I will say I think if there’s some sort of legally binding agreement coming down the road, no matter what it looks like, I don’t know if it’s going to be the same as what we saw in the nuclear Non-Proliferation Treaty, you know, which, basically, enshrined two types of countries, right. You had the nuclear weapon states – i.e., those who had tested nuclear weapons – and then you have the non-nuclear weapon states, those who have not. And so, you know, the grandfathered in allowed countries that had tested nuclear weapons to remain nuclear weapon states.
I don’t – I mean, I haven’t seen treaty language, but I don’t know if there’s, like, some sort of, you know, anti-satellite test ban where they say, OK, countries that have tested anti-satellite weapons can continue to test them whereas the rest of you cannot. I mean, that’s – I don’t see that happening just because, as we heard earlier from my U.S. government representatives on the panel, you know, there’s a tremendous disincentive to test these weapons just because of the debris that’s created. And, you know, that affects you whether or not you are officially an anti-satellite weapon testing state or what have you.
So I’m hoping that – (inaudible, technical difficulties) – and countries will be able to look at the big picture perspective in terms of how this debris affects their ability to utilize space and how it affects the stability and security of the regime for them as well as the global community. Thank you.
Mr. Harrison: Yeah. No, that’s an excellent point. You can test them without producing debris.
Brian, what are your thoughts?
Dr. Weeden: So on the issue of, you know, are we going to see another test, you know, I don’t think we’re going to see, you know, the countries that have already tested do another one. Then the question is might one that have that capability, as you pointed out, Todd, try to sort of get it under the wire or whatever.
That list is not zero but it’s, basically, who has medium- or longer-range ballistic missiles, who has hit-to-kill interceptor technology, and that list is, you know, several countries – you know, France, Japan, a handful of others, Israel.
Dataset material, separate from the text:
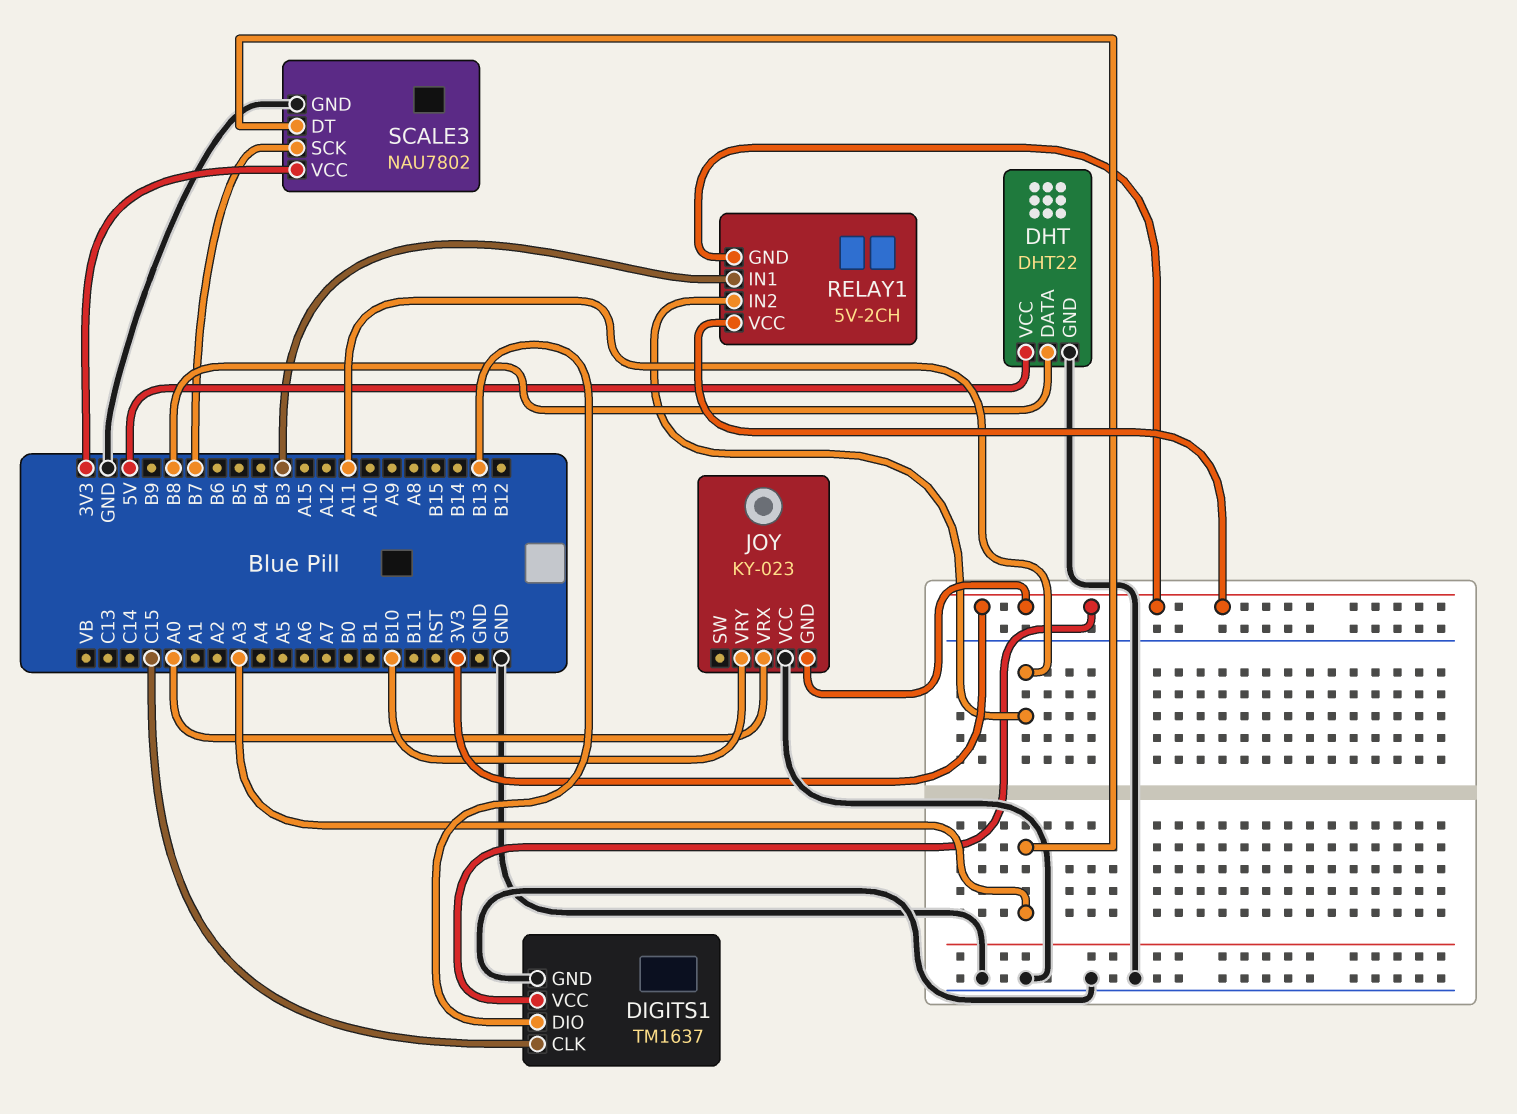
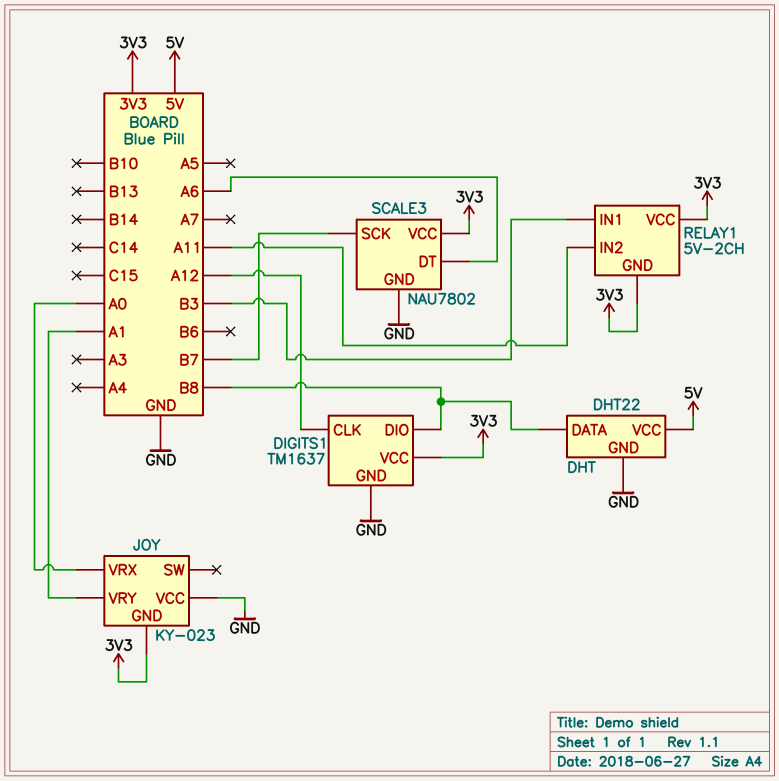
DIGITS1 pin CLK: C15 -> A12
DIGITS1 pin DIO: B13 -> B8
JOY pin VRY: B10 -> A1
SCALE3 pin DT: A3 -> A6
So, you know, I think those are the countries that we keep an eye out for if there’s any kind of signals that they may be moving down that path.
But that said, there are other ways to do counterspace, you know, capabilities. I certainly expect to hear, even though – so it’s hard for us to get open verification, but I expect to hear more announcement or more rumors about laser-directed energy testing, certainly, you know, cyberattacks, probably. And then there’s an interesting case where a year or two ago France announced they were developing these, you know, bodyguard satellites that would be small satellites armed with maybe some sort of a directed energy system that would be in a geostationary belt. So that’s something to keep an eye out for. I think they said, you know, 2024 or 2025, somewhere around there, they might, you know, do a test.
So that’s sort of what I expect is maybe more of the how do we detect and protect close approaches, RPOs, maybe directed energy, and cyber. That’s what I would keep an eye out for.
Mr. Harrison: All right. Thank you. Any final thoughts? Anyone else?
All right. Yeah. Well, thank you all for this great discussion. I want to thank our earlier speakers as well from the U.S. government, from HawkEye 360, for joining us and, you know, thank again to the Secure World Foundation for this ongoing partnership among our think tanks to help, you know, address this important issue in space policy.
So thanks to each of you, and thanks to the audience. Lots of great questions. We’re never able to get to all of the great questions, but it was great having everyone join us for this discussion, and I hope everyone has a great day, and stay well.